* Blok Teks *

══════

C. ALASAN MODAL DASAR MANUSIA DIKATAKAN SEBAGAI AMANAH.
Setiap Manusia tanpa terkecuali pasti memiliki Amanah yang 7 yang
diberikan oleh Allah SWT, lalu apakah setelah memiliki Amanah yang 7 yang terdiri dari Qudrat, Iradat, Sami',
Basyir, Ilmu, Kalam dan Hayat kita dapat mempergunakan itu semua dengan cara sewenang-wenang
atau secara serampangan atau secara membabi buta tanpa mengindahkan hukum dan
norma yang berlaku? Amanah
yang 7 yang diberikan oleh Allah SWT kepada setiap manusia bukanlah sesuatu
yang bersifat gratis atau bersifat free of charge sehingga dapat dipergunakan
secara sewenang-wenang, sehingga dapat dipergunakan secara serampangan,
sehingga dapat dipergunakan untuk melanggar ketentuan atau syariat yang
berlaku. Amanah yang 7 yang diberikan oleh Allah SWT kepada
diri kita, harus selalu dijaga, harus selalu dipelihara, harus selalu
dipergunakan secara arif dan bijaksana
sesuai dengan peruntukkannya dan ingat bahwa Amanah yang 7 yang kita terima
wajib dipertanggungjawabkan kepada Allah SWT.

══════

* Data yang Diberikan *

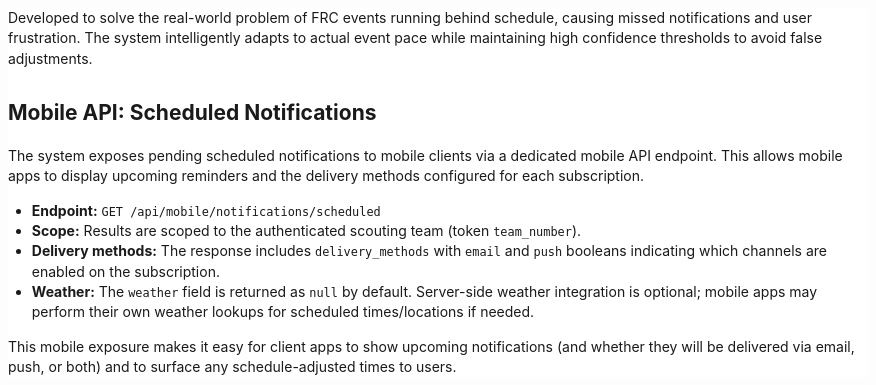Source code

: Developed to solve the real-world problem of FRC events running behind schedule, causing missed notifications and user frustration. The system intelligently adapts to actual event pace while maintaining high confidence thresholds to avoid false adjustments.

## Mobile API: Scheduled Notifications

The system exposes pending scheduled notifications to mobile clients via a dedicated mobile API endpoint. This allows mobile apps to display upcoming reminders and the delivery methods configured for each subscription.

- **Endpoint:** `GET /api/mobile/notifications/scheduled`
- **Scope:** Results are scoped to the authenticated scouting team (token `team_number`).
- **Delivery methods:** The response includes `delivery_methods` with `email` and `push` booleans indicating which channels are enabled on the subscription.
- **Weather:** The `weather` field is returned as `null` by default. Server-side weather integration is optional; mobile apps may perform their own weather lookups for scheduled times/locations if needed.

This mobile exposure makes it easy for client apps to show upcoming notifications (and whether they will be delivered via email, push, or both) and to surface any schedule-adjusted times to users.
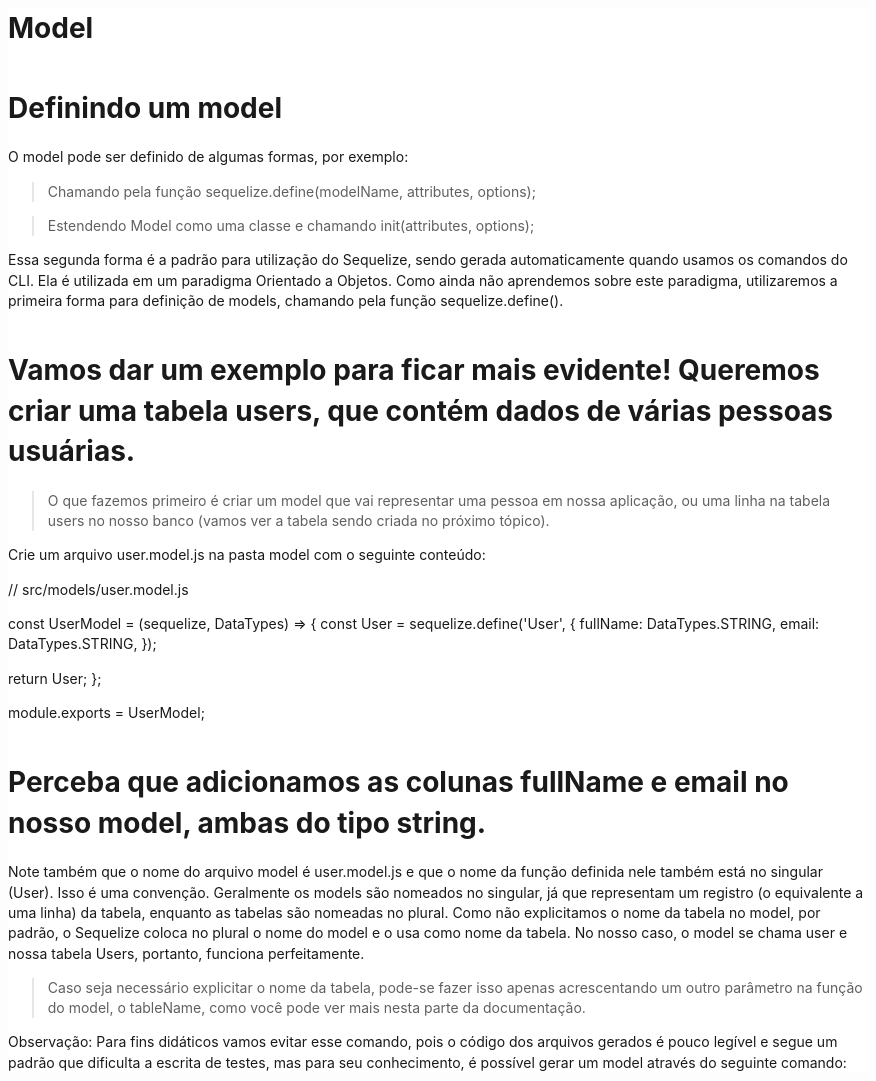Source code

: # Model


# Definindo um model

O model pode ser definido de algumas formas, por exemplo:

> Chamando pela função sequelize.define(modelName, attributes, options);

> Estendendo Model como uma classe e chamando init(attributes, options);

Essa segunda forma é a padrão para utilização do Sequelize, sendo gerada automaticamente quando usamos os comandos do CLI. Ela é utilizada em um paradigma Orientado a Objetos. Como ainda não aprendemos sobre este paradigma, utilizaremos a primeira forma para definição de models, chamando pela função sequelize.define().


# Vamos dar um exemplo para ficar mais evidente! Queremos criar uma tabela users, que contém dados de várias pessoas usuárias.

  > O que fazemos primeiro é criar um model que vai representar uma pessoa em nossa aplicação, ou uma linha na tabela users no nosso banco (vamos ver a tabela sendo criada no próximo tópico).

Crie um arquivo user.model.js na pasta model com o seguinte conteúdo:

// src/models/user.model.js

const UserModel = (sequelize, DataTypes) => {
  const User = sequelize.define('User', {
    fullName: DataTypes.STRING,
    email: DataTypes.STRING,
  });

  return User;
};

module.exports = UserModel;

# Perceba que adicionamos as colunas fullName e email no nosso model, ambas do tipo string.

Note também que o nome do arquivo model é user.model.js e que o nome da função definida nele também está no singular (User). Isso é uma convenção. Geralmente os models são nomeados no singular, já que representam um registro (o equivalente a uma linha) da tabela, enquanto as tabelas são nomeadas no plural. Como não explicitamos o nome da tabela no model, por padrão, o Sequelize coloca no plural o nome do model e o usa como nome da tabela. No nosso caso, o model se chama user e nossa tabela Users, portanto, funciona perfeitamente.

  > Caso seja necessário explicitar o nome da tabela, pode-se fazer isso apenas acrescentando um outro parâmetro na função do model, o tableName, como você pode ver mais nesta parte da documentação.

Observação: Para fins didáticos vamos evitar esse comando, pois o código dos arquivos gerados é pouco legível e segue um padrão que dificulta a escrita de testes, mas para seu conhecimento, é possível gerar um model através do seguinte comando:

══════

* Ketentuan Latihan *
Ketik ulang seluruh teks tentang amanah sebagai modal dasar manusia persis sama, tanpa mengubah satu kata atau tanda baca pun. Materi di atas diambil dari sumber yang berbeda.

* Jawaban Latihan *
C. ALASAN MODAL DASAR MANUSIA DIKATAKAN SEBAGAI AMANAH.
Setiap Manusia tanpa terkecuali pasti memiliki Amanah yang 7 yang
diberikan oleh Allah SWT, lalu apakah setelah memiliki Amanah yang 7 yang terdiri dari Qudrat, Iradat, Sami',
Basyir, Ilmu, Kalam dan Hayat kita dapat mempergunakan itu semua dengan cara sewenang-wenang
atau secara serampangan atau secara membabi buta tanpa mengindahkan hukum dan
norma yang berlaku? Amanah
yang 7 yang diberikan oleh Allah SWT kepada setiap manusia bukanlah sesuatu
yang bersifat gratis atau bersifat free of charge sehingga dapat dipergunakan
secara sewenang-wenang, sehingga dapat dipergunakan secara serampangan,
sehingga dapat dipergunakan untuk melanggar ketentuan atau syariat yang
berlaku. Amanah yang 7 yang diberikan oleh Allah SWT kepada
diri kita, harus selalu dijaga, harus selalu dipelihara, harus selalu
dipergunakan secara arif dan bijaksana
sesuai dengan peruntukkannya dan ingat bahwa Amanah yang 7 yang kita terima
wajib dipertanggungjawabkan kepada Allah SWT.